The whole listing needs to be restated word for word.

***

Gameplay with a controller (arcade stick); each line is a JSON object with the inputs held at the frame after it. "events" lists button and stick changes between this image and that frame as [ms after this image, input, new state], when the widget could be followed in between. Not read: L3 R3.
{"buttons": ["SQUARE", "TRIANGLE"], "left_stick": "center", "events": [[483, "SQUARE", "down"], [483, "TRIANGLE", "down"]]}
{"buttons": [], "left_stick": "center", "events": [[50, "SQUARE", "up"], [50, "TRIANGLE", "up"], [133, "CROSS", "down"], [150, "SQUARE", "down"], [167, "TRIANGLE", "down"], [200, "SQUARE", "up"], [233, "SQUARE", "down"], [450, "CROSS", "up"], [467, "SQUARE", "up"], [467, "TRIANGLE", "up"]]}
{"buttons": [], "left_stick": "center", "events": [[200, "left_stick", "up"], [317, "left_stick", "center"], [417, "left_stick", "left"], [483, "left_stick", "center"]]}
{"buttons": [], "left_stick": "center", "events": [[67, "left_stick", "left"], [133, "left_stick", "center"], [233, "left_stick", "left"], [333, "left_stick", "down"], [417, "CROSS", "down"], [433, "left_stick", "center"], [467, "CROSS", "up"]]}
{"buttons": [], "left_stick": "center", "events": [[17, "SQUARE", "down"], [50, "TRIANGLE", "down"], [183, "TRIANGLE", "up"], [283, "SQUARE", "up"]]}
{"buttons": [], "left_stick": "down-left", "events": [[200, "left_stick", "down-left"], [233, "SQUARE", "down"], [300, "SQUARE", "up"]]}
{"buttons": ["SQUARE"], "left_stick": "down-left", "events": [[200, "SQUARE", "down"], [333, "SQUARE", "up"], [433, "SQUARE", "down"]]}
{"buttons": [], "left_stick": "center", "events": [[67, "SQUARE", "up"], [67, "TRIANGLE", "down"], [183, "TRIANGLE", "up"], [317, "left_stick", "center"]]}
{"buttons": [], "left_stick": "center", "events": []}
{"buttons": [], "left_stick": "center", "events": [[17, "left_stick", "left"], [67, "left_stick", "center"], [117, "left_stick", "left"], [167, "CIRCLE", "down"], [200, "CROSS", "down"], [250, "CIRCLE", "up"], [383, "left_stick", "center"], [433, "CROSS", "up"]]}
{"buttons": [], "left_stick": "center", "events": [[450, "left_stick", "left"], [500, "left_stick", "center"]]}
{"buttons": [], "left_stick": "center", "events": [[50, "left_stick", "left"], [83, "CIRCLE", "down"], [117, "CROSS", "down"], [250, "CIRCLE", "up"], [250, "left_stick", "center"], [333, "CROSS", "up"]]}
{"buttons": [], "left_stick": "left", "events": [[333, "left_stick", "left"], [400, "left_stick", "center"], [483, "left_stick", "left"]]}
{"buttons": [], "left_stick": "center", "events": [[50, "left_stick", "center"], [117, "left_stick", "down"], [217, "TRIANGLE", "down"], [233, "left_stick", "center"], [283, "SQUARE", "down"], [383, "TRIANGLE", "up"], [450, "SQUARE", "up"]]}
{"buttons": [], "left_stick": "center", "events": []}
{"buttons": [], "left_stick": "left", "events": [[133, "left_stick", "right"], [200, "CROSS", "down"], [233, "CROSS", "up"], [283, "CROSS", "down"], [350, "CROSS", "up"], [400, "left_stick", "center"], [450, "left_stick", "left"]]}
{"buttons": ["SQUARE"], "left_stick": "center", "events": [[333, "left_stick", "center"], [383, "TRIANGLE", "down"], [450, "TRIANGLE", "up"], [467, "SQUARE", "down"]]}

***

Completed task:
Gameplay with a controller (arcade stick); each line is a JSON object with the inputs held at the frame after it. "events" lists button and stick changes between this image and that frame as [ms after this image, input, new state], when the widget could be followed in between. Not read: L3 R3.
{"buttons": ["SQUARE", "TRIANGLE"], "left_stick": "center", "events": [[483, "SQUARE", "down"], [483, "TRIANGLE", "down"]]}
{"buttons": [], "left_stick": "center", "events": [[50, "SQUARE", "up"], [50, "TRIANGLE", "up"], [133, "CROSS", "down"], [150, "SQUARE", "down"], [167, "TRIANGLE", "down"], [200, "SQUARE", "up"], [233, "SQUARE", "down"], [450, "CROSS", "up"], [467, "SQUARE", "up"], [467, "TRIANGLE", "up"]]}
{"buttons": [], "left_stick": "center", "events": [[200, "left_stick", "up"], [317, "left_stick", "center"], [417, "left_stick", "left"], [483, "left_stick", "center"]]}
{"buttons": [], "left_stick": "center", "events": [[67, "left_stick", "left"], [133, "left_stick", "center"], [233, "left_stick", "left"], [333, "left_stick", "down"], [417, "CROSS", "down"], [433, "left_stick", "center"], [467, "CROSS", "up"]]}
{"buttons": [], "left_stick": "center", "events": [[17, "SQUARE", "down"], [50, "TRIANGLE", "down"], [183, "TRIANGLE", "up"], [283, "SQUARE", "up"]]}
{"buttons": [], "left_stick": "down-left", "events": [[200, "left_stick", "down-left"], [233, "SQUARE", "down"], [300, "SQUARE", "up"]]}
{"buttons": ["SQUARE"], "left_stick": "down-left", "events": [[200, "SQUARE", "down"], [333, "SQUARE", "up"], [433, "SQUARE", "down"]]}
{"buttons": [], "left_stick": "center", "events": [[67, "SQUARE", "up"], [67, "TRIANGLE", "down"], [183, "TRIANGLE", "up"], [317, "left_stick", "center"]]}
{"buttons": [], "left_stick": "center", "events": []}
{"buttons": [], "left_stick": "center", "events": [[17, "left_stick", "left"], [67, "left_stick", "center"], [117, "left_stick", "left"], [167, "CIRCLE", "down"], [200, "CROSS", "down"], [250, "CIRCLE", "up"], [383, "left_stick", "center"], [433, "CROSS", "up"]]}
{"buttons": [], "left_stick": "center", "events": [[450, "left_stick", "left"], [500, "left_stick", "center"]]}
{"buttons": [], "left_stick": "center", "events": [[50, "left_stick", "left"], [83, "CIRCLE", "down"], [117, "CROSS", "down"], [250, "CIRCLE", "up"], [250, "left_stick", "center"], [333, "CROSS", "up"]]}
{"buttons": [], "left_stick": "left", "events": [[333, "left_stick", "left"], [400, "left_stick", "center"], [483, "left_stick", "left"]]}
{"buttons": [], "left_stick": "center", "events": [[50, "left_stick", "center"], [117, "left_stick", "down"], [217, "TRIANGLE", "down"], [233, "left_stick", "center"], [283, "SQUARE", "down"], [383, "TRIANGLE", "up"], [450, "SQUARE", "up"]]}
{"buttons": [], "left_stick": "center", "events": []}
{"buttons": [], "left_stick": "left", "events": [[133, "left_stick", "right"], [200, "CROSS", "down"], [233, "CROSS", "up"], [283, "CROSS", "down"], [350, "CROSS", "up"], [400, "left_stick", "center"], [450, "left_stick", "left"]]}
{"buttons": ["SQUARE"], "left_stick": "center", "events": [[333, "left_stick", "center"], [383, "TRIANGLE", "down"], [450, "TRIANGLE", "up"], [467, "SQUARE", "down"]]}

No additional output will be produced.